Location: Language training site
Gimme that yung sitrep, what’s up?
Just finished our language exams!
I’ve learned some languages before, went through classes for Tagalog, Korean, and French (not fluent in any, kinda functional lol) but this five week language was something else. It compresses a lot of what you learn in any language and pushes you to practice.
Missing one day would hinder your practice for days. The material compounds on itself, and the language only gets more and more confusing. That’s how it felt, I guess.
So, how good are you in your language?
In my opinion, I think I did pretty well for the five weeks that we’ve spent in practicing this language. I’ve got a bunch of vocabulary setup on an excel sheet and wanted to continue going strong with my studies in Lusoga.
In terms of what goes on in the oral assessment for Lusoga, we went from the easy questions to the more difficult questions that was testing our ability to function at a higher level.
|– What’s your name?
– Where do you live?
– Do you have parents in America?
|– What do you do everyday in Uganda?
– What is Peace Corps?
– Tell me how you traveled to Uganda from America.
|– What is the story about in the book you are reading?
– You are the scene of an accident, describe what has just happened.
-Elaboration and describing various locations and scenarios.
As the oral assessment, also known as the LPI (Language Proficiency I_______________), the questions we are asked go from simple to advanced levels of questions. Our ability to answer, our ability to maintain focus within the target language without trying to translate from English out loud is where we are being assessed on performance. This includes our ability to keep a conversation going and asking questions as well.
Where do you think you placed?
I REALLY want to say that I could have gotten ~ Intermediate-Mid, but who knows and who cares.
The standard proficiency level for us, in Peace Corps Uganda at least, is Intermediate Low. Proficiency levels can vary across countries, some countries you are not able to apply for unless you already have proficiency in their language, i.e. South American countries.

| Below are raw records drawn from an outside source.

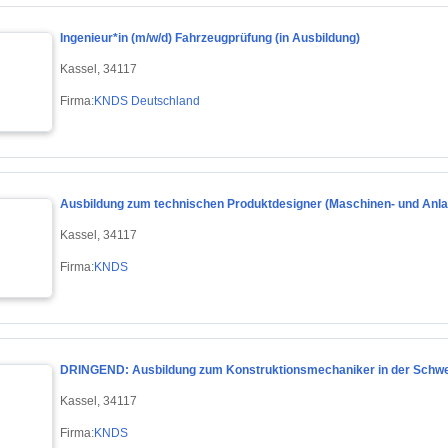
Ingenieur*in (m/w/d) Fahrzeugprüfung (in Ausbildung)
Kassel, 34117
Firma:
KNDS Deutschland
Ausbildung zum technischen Produktdesigner (Maschinen- und Anla
Kassel, 34117
Firma:
KNDS
DRINGEND: Ausbildung zum Konstruktionsmechaniker in der Schwei
Kassel, 34117
Firma:
KNDS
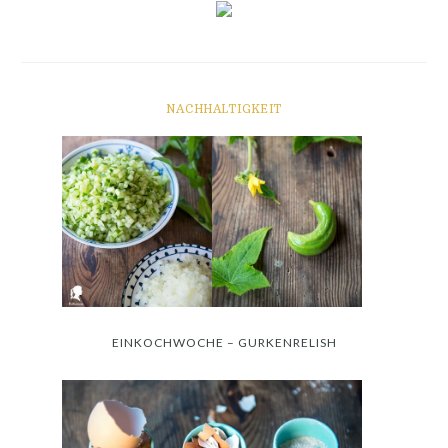
NACHHALTIGKEIT
EINKOCHWOCHE – GURKENRELISH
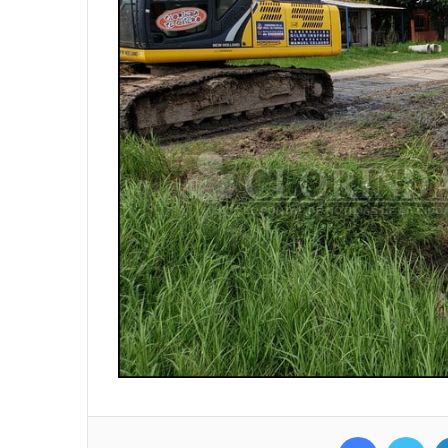
Facebook
Twitter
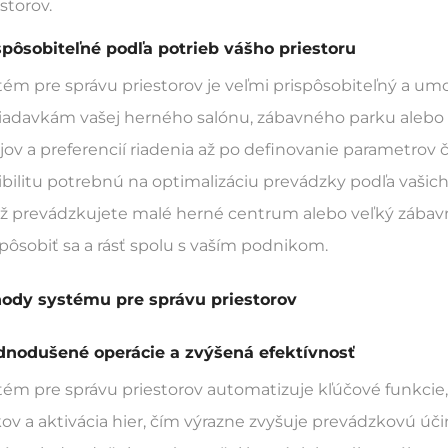
storov.
spôsobiteľné podľa potrieb vášho priestoru
tém pre správu priestorov je veľmi prispôsobiteľný a um
iadavkám vašej herného salónu, zábavného parku alebo i
ojov a preferencií riadenia až po definovanie parametrov č
xibilitu potrebnú na optimalizáciu prevádzky podľa vaši
už prevádzkujete malé herné centrum alebo veľký zábav
spôsobiť sa a rásť spolu s vaším podnikom.
ody systému pre správu priestorov
dnodušené operácie a zvýšená efektívnosť
tém pre správu priestorov automatizuje kľúčové funkcie
tkov a aktivácia hier, čím výrazne zvyšuje prevádzkovú 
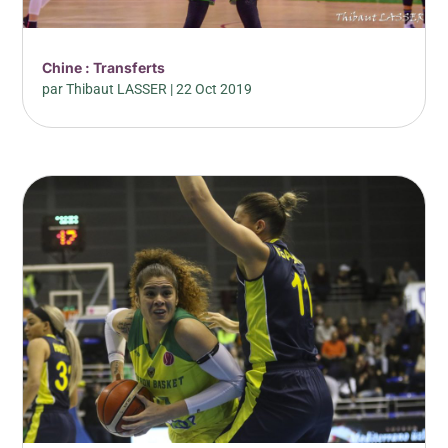
Chine : Transferts
par
Thibaut LASSER
|
22 Oct 2019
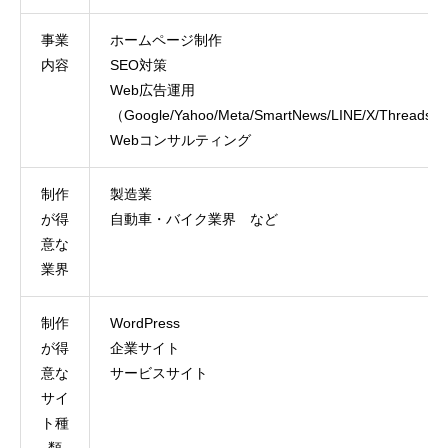
事業
ホームページ制作
内容
SEO対策
Web広告運用
（Google/Yahoo/Meta/SmartNews/LINE/X/Threads/T
Webコンサルティング
制作
製造業
が得
自動車・バイク業界 など
意な
業界
制作
WordPress
が得
企業サイト
意な
サービスサイト
サイ
ト種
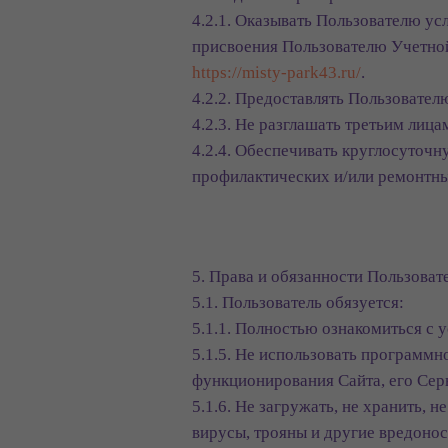
4.2.1. Оказывать Пользователю ус
присвоения Пользователю Учетной 
https://misty-park43.ru/
.
4.2.2. Предоставлять Пользовате
4.2.3. Не разглашать третьим ли
4.2.4. Обеспечивать круглосуточн
профилактических и/или ремонтны
5. Права и обязанности Пользоват
5.1. Пользователь обязуется:
5.1.1. Полностью ознакомиться с
5.1.5. Не использовать программн
функционирования Сайта, его Сер
5.1.6. Не загружать, не хранить, 
вирусы, трояны и другие вредоно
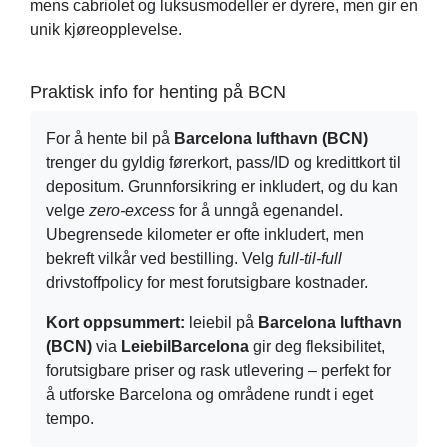
mens cabriolet og luksusmodeller er dyrere, men gir en
unik kjøreopplevelse.
Praktisk info for henting på BCN
For å hente bil på
Barcelona lufthavn (BCN)
trenger du gyldig førerkort, pass/ID og kredittkort til
depositum. Grunnforsikring er inkludert, og du kan
velge
zero-excess
for å unngå egenandel.
Ubegrensede kilometer er ofte inkludert, men
bekreft vilkår ved bestilling. Velg
full-til-full
drivstoffpolicy for mest forutsigbare kostnader.
Kort oppsummert:
leiebil på
Barcelona lufthavn
(BCN)
via
LeiebilBarcelona
gir deg fleksibilitet,
forutsigbare priser og rask utlevering – perfekt for
å utforske Barcelona og områdene rundt i eget
tempo.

To me, the result doesn’t matter as much. I’m confident enough to say that I have passed, but I have other things in mind. For one thing, I don’t plan on making fluency my goal. For these kinds of skills, life skills that I will want to carry for as long as possible, I create habits instead.
My habit for Lusoga… is to study at least 5 NEW words a day and make ONE new sentence using the words I have learned, everyday.
I learned this kind of way of framing learning from skimming through the self-help books I used to read lol. So, I’m not really sure where I can credit this. By thinking this way, I won’t have as much anxiety about trying to reach a certain proficiency by a certain date because if I’m practicing everyday, I will be learning no matter what.
So what’s next?
Technical Immersion tiiiiime.
Our next phase in training will be something called Technical Immersion.
Technical Immersion is about learning about what we can do at our jobs. Many of us have had some level of training or understanding to function in our jobs, we just need to be shown the ropes of what there is to do in Uganda. Because of this, it is a short, but intense, week-long training to learn about our sector-specific responsibilities.